REQUIREMENT:
Please rewrite the lines of all the records below, changing "phylum" to "division" and keeping everything else the same. Omit the pictures.

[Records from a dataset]
#####

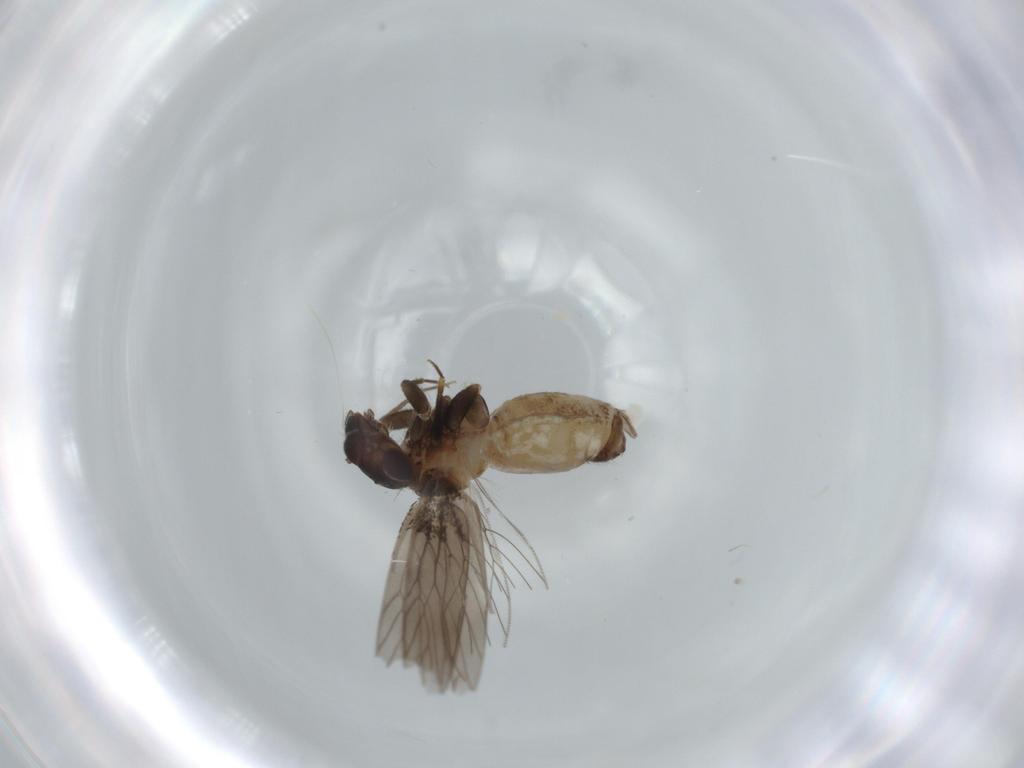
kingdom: Animalia
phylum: Arthropoda
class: Insecta
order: Psocodea
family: Lepidopsocidae
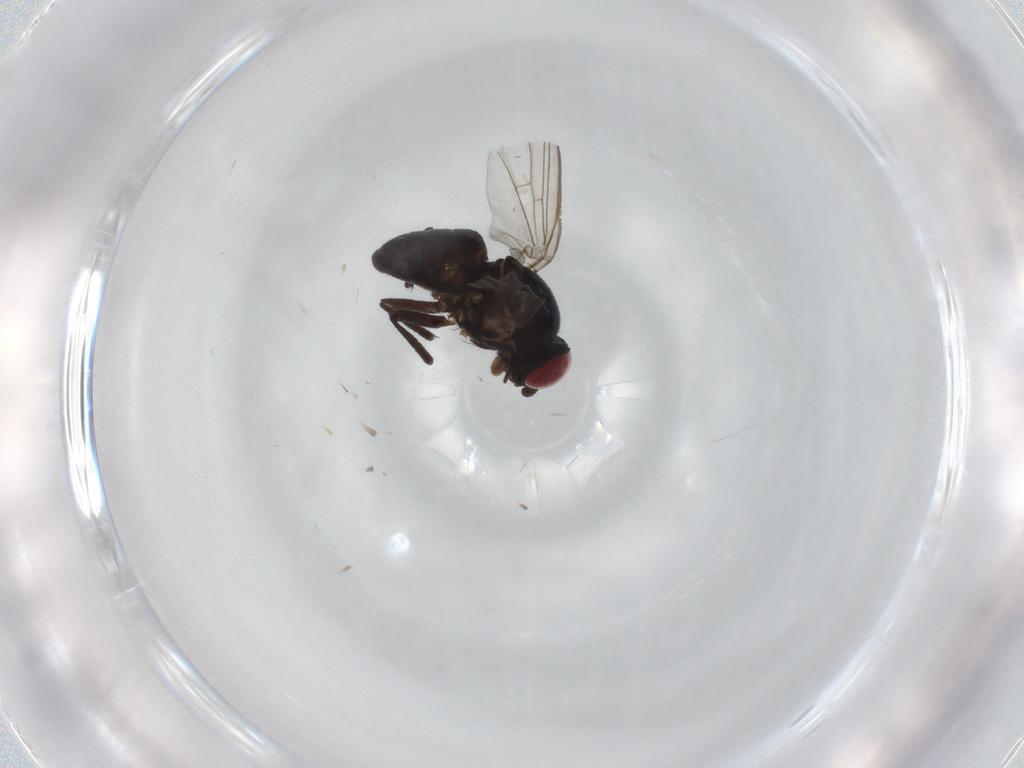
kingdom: Animalia
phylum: Arthropoda
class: Insecta
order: Diptera
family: Agromyzidae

#####

COMPLETED TASK:
kingdom: Animalia
division: Arthropoda
class: Insecta
order: Psocodea
family: Lepidopsocidae
kingdom: Animalia
division: Arthropoda
class: Insecta
order: Diptera
family: Agromyzidae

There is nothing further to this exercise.